## Exercise directions
Below are some records. Write out exactly their lines from the one with "(603, 204) = (721, 167): white" through the one with "(817, 205) = (764, 425): brown", and leave the pictures behind.

▽

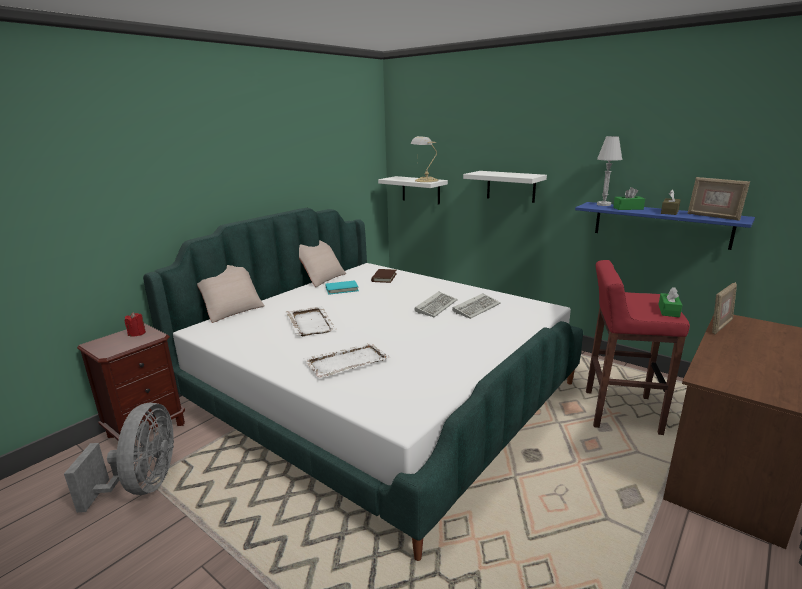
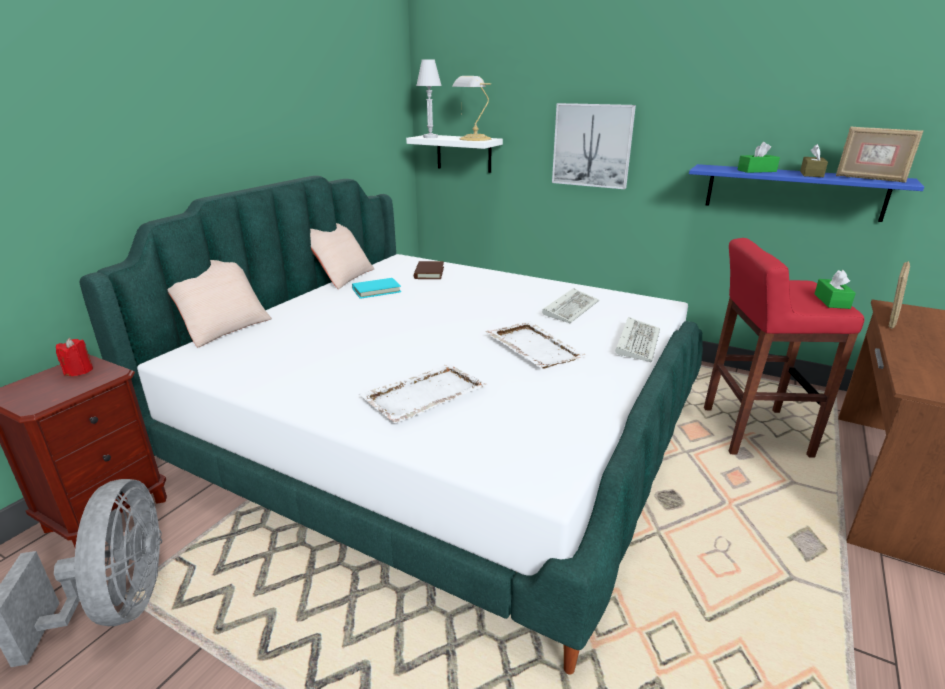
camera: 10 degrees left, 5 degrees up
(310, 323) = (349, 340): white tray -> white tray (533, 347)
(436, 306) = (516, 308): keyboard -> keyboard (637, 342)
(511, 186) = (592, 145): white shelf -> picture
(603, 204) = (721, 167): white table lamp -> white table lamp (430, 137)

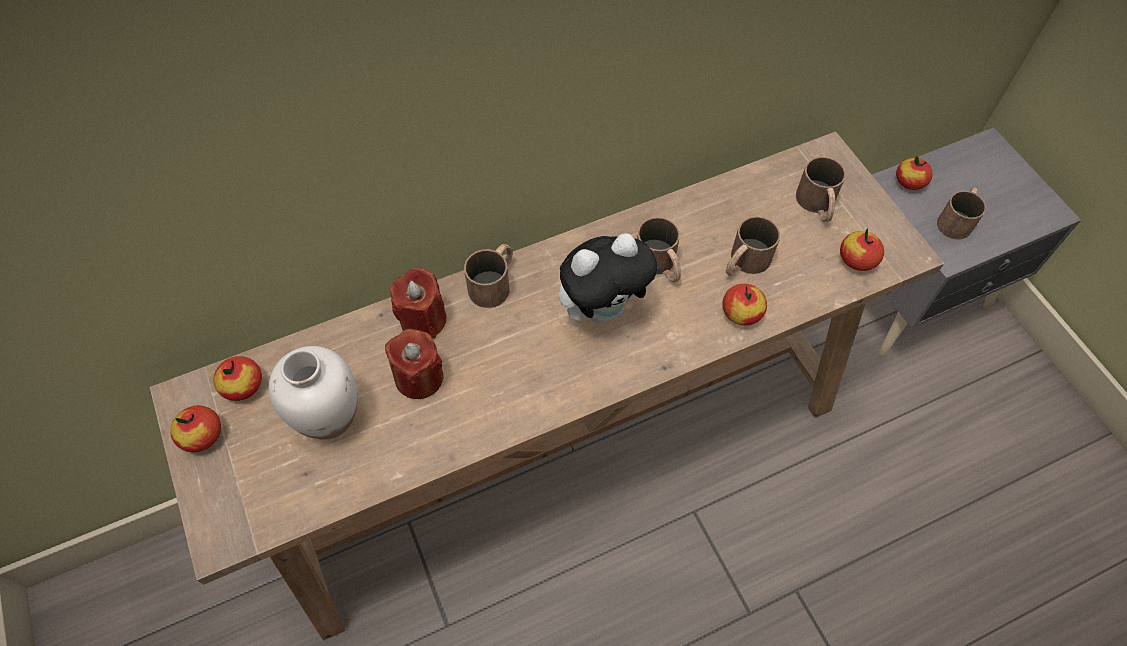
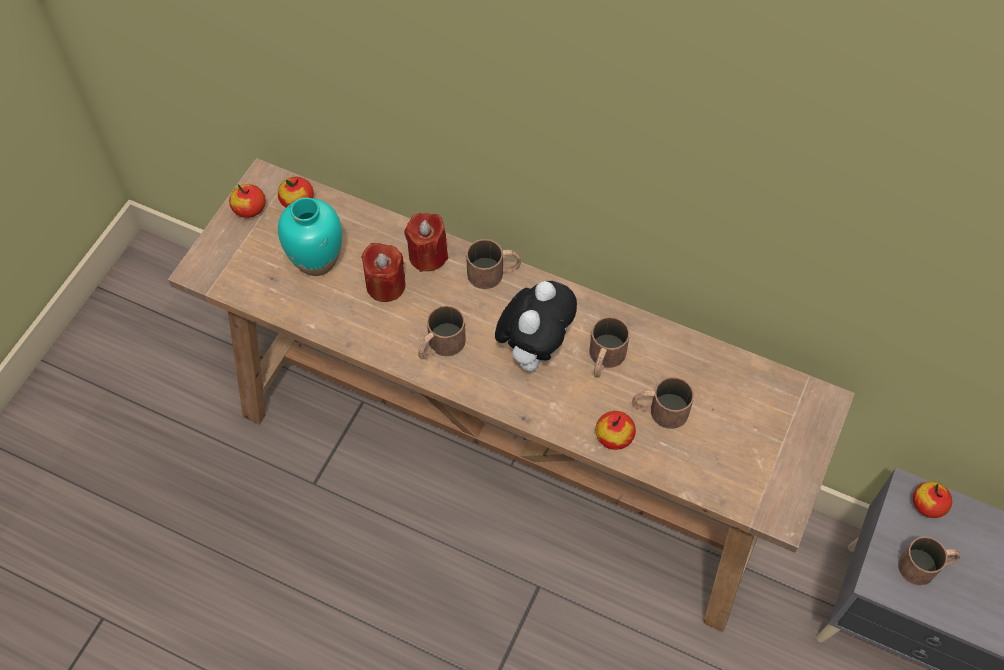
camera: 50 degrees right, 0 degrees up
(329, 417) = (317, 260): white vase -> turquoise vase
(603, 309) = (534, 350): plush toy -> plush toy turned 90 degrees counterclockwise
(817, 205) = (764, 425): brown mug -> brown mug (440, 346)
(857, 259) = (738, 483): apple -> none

△
▽

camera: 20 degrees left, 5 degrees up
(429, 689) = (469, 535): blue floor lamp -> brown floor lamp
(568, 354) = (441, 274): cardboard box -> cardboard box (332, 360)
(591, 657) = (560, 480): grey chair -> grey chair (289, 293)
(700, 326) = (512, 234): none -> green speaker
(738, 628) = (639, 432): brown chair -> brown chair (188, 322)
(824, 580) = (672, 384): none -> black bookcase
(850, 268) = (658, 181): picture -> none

△

## Exercise output
(603, 204) = (721, 167): white table lamp -> white table lamp (430, 137)

camera: 50 degrees right, 0 degrees up
(329, 417) = (317, 260): white vase -> turquoise vase
(603, 309) = (534, 350): plush toy -> plush toy turned 90 degrees counterclockwise
(817, 205) = (764, 425): brown mug -> brown mug (440, 346)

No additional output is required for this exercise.